The results of both the focus group and the telephone interviews indicated that the work-related exposures fell into three categories: musculoskeletal, dermal/infectious, and psychosocial. Some of these exposures included awkward body posture during treatment, physical overexertion, patient skin infections, and time pressures during care. The work-related disorders and diseases that were discussed by both groups mirrored the exposures and included musculoskeletal, dermal/infectious, and mental categories. Examples of the discussed disorders and diseases common in physical therapists included spinal disorders, finger and wrist complaints, physical exhaustion, joint pains, skin infections, colds, mental exhaustion, and burnout.
Both the focus group and telephone interviews explored possible resources for prevention and treatment of work-related disorders. All resources surrounded both organizational and personal criteria. Some examples of resources that might improve the workplace included: creativity and practicality in treatment, diversity in occupational tasks, teamwork, and positive feedback by patients. All these factors may benefit individuals working in a massage therapy practice as well.
Limited Research for MTs
Only one article was found that focused on a massage therapy work-related disorder.3 In this case report, a 32-year-old female massage therapist presented with a six-month history of pain and numbness in bilateral thumbs, with the right worse than the left. Even though there was normal range-of-thumb motion, imaging revealed hypertrophied muscles, soft-tissue edema, and thickening of the ulnar nerve. Surgical debulking of the hypertrophied right first dorsal interosseous and adductor pollicis longus muscles immediately decreased the compression neuropathy and thereby improved her pain and numbness.

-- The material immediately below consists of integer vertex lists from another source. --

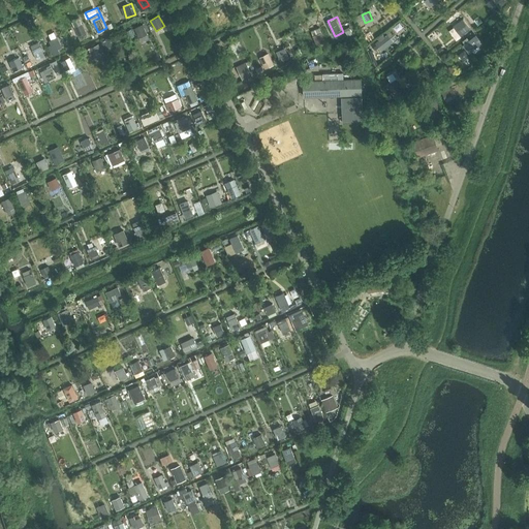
[(141,40),(151,37),(145,23),(135,27),(141,40)]
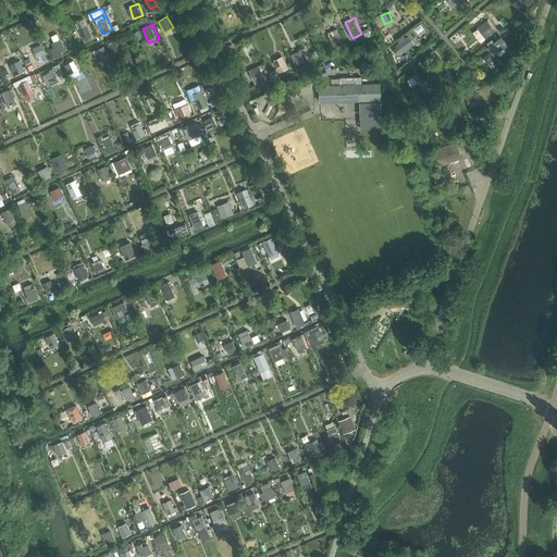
[(86,26),(77,29),(82,39),(89,36),(86,26)]
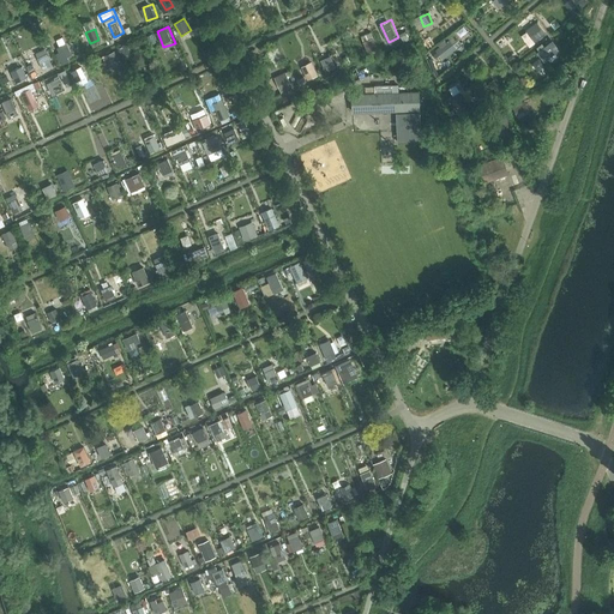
[(362,35),(368,52),(379,48),(372,31),(362,35)]
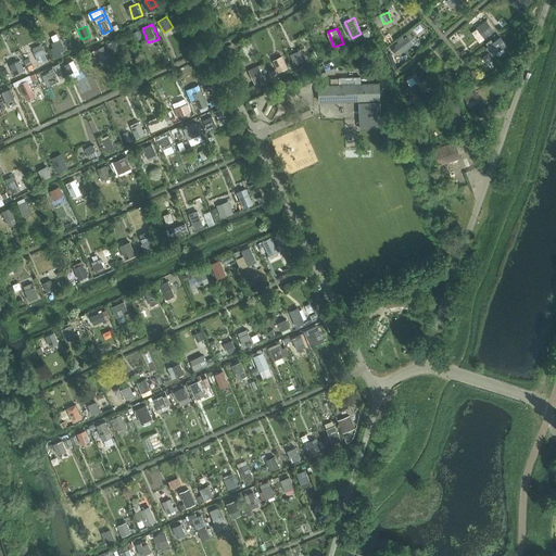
[(505,43),(497,34),(490,40),(497,50),(505,43)]
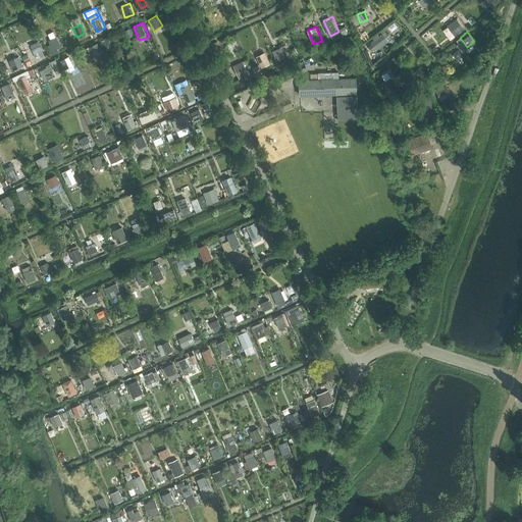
[(382,34),(370,43),(375,50),(387,41),(382,34)]
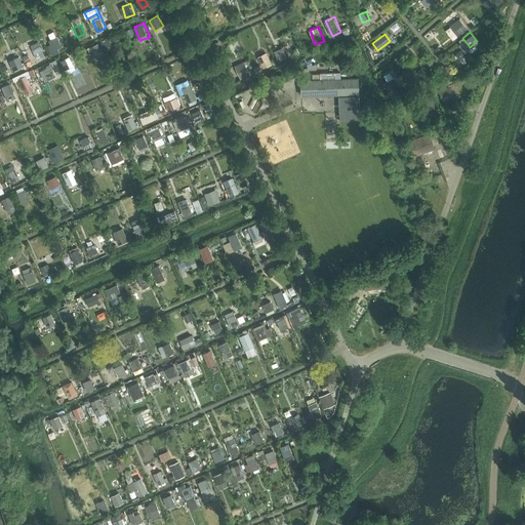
[(47,42),(52,51),(63,46),(58,36),(47,42)]
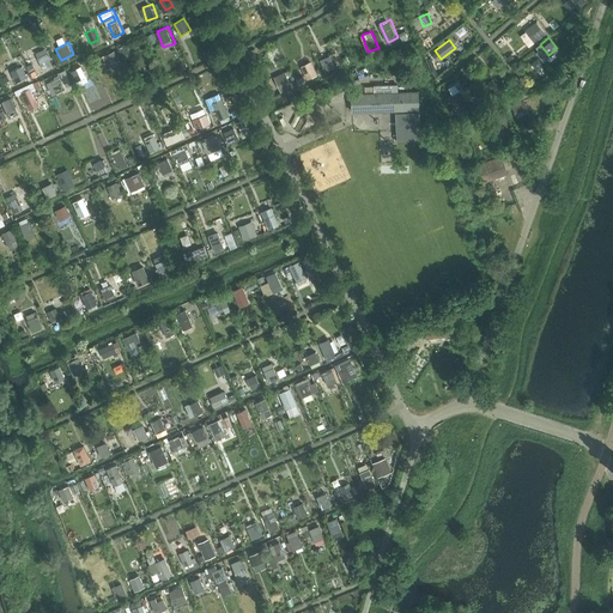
[(44,49),(34,54),(41,66),(50,61),(44,49)]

The therapist did not want surgical intervention on the left thumb, and so it was treated with an injection of botulinum toxin. After the surgery and injection, the massage therapist was taught how to use proximal large muscles while practicing massage instead of relying on small intrinsic muscles in order to prevent recurrence. She returned to work three weeks after surgery and remained pain-free during the 36 months of follow-up.
Moving Forward
More research studies are needed on work-related exposures and disorders among massage therapists, along with prevention strategies for such disorders. It is important to note that since 1995, there has been some significant work done by Lauriann Greene and Richard W. Goggins on injuries and ergonomics for massage therapists. For more information, visit www.saveyourhands.com.
Based on the above findings involving the physical therapy profession, manual therapists most likely need to be mindful of hand and finger overuse, back pain, and mental burnout. Personal and workplace strategies to diminish these work-related disorders would be beneficial.
Notes
1. M. Milhem et al., “Work-Related Musculoskeletal Disorders Among Physical Therapists: A Comprehensive Narrative Review,” International Journal of Occupational Medicine and Environmental Health 29, no. 5 (2016): 735–47. doi: 10.13075/ijomeh.1896.00620.
2. M. Girbig et al., “Work-Related Exposures and Disorders Among Physical Therapists: Experiences and Beliefs of Professional Representatives Assessed Using a Qualitative Approach,” Journal of Occupational Medicine and Toxicology 12 (January 7, 2017): 2. doi: 10.1186/s12995-016-0147-0.
3. C. C. Chen et al., “Compression Neuropathy of the Ulnar Digital Nerves in the Thumbs of a Massage Therapist,” Annals of Plastic Surgery 72, no. 6 (2014): 649–51. doi: 10.1097/SAP.0b013e31826a1607.